You know, he says to Jesus, "You know, I guess I do love God perfectly and love my neighbor perfectly, unless I somehow don't have the definition of neighbor right."

You know what's startling to me is that he jumped across the loving God part completely. He just leapfrogged that.  Did his little inventory, well, got nothing to talk about loving God, since that's clear.  I certainly do that.  That was sort of easy for him to escape because that's something he couldn't see, but how you treat other people is visible.  He just does not admit that he doesn't love God perfectly.

What keeps people from being saved?  I've said this so many times in so many passages, what keeps people from being saved when they understand the gospel is the issue of whether or not they will admit their wretchedness.  Please, folks, it's not about whether people want a better marriage, a better life, a better this, a better that, happier things here, da-da-da.  What it's about is eternal life and it is about accepting the indictment of Scripture that you are headed for eternal hell because you do not love God and love others perfectly, which demonstrates that you are a sinner and that violates the perfect law of God.  You can't keep it, you better cry for mercy.  And if you're going to try to sustain your own sense of self-righteousness, you cut yourself off from salvation.

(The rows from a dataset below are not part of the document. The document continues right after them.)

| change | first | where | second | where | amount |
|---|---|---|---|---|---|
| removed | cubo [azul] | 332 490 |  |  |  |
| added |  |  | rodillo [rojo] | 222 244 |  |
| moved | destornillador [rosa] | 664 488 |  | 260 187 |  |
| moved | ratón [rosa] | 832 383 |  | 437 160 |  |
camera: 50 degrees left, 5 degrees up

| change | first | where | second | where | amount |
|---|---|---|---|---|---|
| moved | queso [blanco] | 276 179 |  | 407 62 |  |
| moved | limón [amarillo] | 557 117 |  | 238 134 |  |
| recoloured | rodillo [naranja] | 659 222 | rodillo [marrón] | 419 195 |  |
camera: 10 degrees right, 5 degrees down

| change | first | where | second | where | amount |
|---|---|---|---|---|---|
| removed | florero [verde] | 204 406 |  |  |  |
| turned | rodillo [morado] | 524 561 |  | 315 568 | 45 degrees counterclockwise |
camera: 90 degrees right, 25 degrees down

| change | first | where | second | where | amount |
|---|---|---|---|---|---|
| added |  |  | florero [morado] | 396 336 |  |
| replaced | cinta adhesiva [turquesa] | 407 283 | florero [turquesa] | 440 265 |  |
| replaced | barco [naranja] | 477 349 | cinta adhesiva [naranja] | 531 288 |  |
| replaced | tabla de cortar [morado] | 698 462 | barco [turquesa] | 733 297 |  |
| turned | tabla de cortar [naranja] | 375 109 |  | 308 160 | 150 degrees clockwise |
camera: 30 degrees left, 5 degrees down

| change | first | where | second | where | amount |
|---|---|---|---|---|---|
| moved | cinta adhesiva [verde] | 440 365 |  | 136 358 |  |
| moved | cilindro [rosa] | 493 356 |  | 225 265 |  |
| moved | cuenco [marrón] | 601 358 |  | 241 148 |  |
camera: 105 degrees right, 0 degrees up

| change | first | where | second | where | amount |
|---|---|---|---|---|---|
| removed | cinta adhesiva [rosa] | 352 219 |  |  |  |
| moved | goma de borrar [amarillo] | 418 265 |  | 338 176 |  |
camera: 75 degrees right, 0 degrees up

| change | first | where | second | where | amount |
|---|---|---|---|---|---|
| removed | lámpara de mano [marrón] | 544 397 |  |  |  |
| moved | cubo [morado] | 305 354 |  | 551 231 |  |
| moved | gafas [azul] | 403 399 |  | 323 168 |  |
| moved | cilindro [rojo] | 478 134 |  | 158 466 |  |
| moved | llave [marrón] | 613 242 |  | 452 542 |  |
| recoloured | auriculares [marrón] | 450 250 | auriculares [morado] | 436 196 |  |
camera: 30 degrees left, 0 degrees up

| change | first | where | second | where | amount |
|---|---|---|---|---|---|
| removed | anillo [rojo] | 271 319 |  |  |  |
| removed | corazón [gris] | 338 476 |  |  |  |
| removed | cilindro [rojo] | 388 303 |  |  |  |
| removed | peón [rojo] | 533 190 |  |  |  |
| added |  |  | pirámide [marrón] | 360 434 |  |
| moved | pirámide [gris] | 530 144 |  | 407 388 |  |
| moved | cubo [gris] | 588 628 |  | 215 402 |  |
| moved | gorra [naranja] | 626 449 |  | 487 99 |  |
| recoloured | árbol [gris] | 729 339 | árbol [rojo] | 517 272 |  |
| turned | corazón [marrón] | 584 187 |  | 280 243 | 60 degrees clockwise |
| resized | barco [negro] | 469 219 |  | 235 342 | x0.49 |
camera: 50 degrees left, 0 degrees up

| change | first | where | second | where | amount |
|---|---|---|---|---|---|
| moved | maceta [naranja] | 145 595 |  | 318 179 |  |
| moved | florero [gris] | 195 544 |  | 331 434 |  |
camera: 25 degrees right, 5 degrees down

That's the issue.  That's why they tried to kill Jesus in Luke 4 when at the synagogue He said to those people in the synagogue, "You are the poor, prisoners, blind, and oppressed, and if you don't see yourself as poor, prisoners, blind, and oppressed and cry out for mercy to God, you will not believe and receive the gospel."  And they took Him out after one sermon in His hometown, tried to throw Him off a cliff and execute Him, not because they didn't want eternal life, but because they hated the indictment that He had rendered upon their true spiritual condition.  But that's where you have to go.

He's no different than the rich young ruler.  I...I...I love God perfectly. Well we could maybe talk about...I think I love my neighbor perfectly, but maybe you can define neighbor differently.  I mean, this is sickening, isn't it?  What horrendous self-righteousness.  All he would have had to done was cry for mercy. God would have on the spot forgiven him, Jesus would have embraced him, eternal life would have been granted to him.  What about his sin?  Oh, that was about to be paid for by Christ, but God would already apply that payment to him because, as I said, He was the Lamb slain from before the foundation of the world.  The only way for a sinner to escape is to lower the righteousness of God, raise his own righteousness and then live in that deception.  He had the opportunity to come to the acquisition of the eternal life he sought.  His self-love, his pride, his religious self-righteousness, as far as we know, damned the man.

By the way, Jesus answers the question, "Who is my neighbor?"  And we're going to see the answer to that in the great story of the Good Samaritan, but not this morning.

Father, this is so helpful for us.  This is so clear and instructive. We thank You for it.  Confirm its truths to our hearts and use us mightily in this evangelism effort.  We pray in Christ's name.  Amen.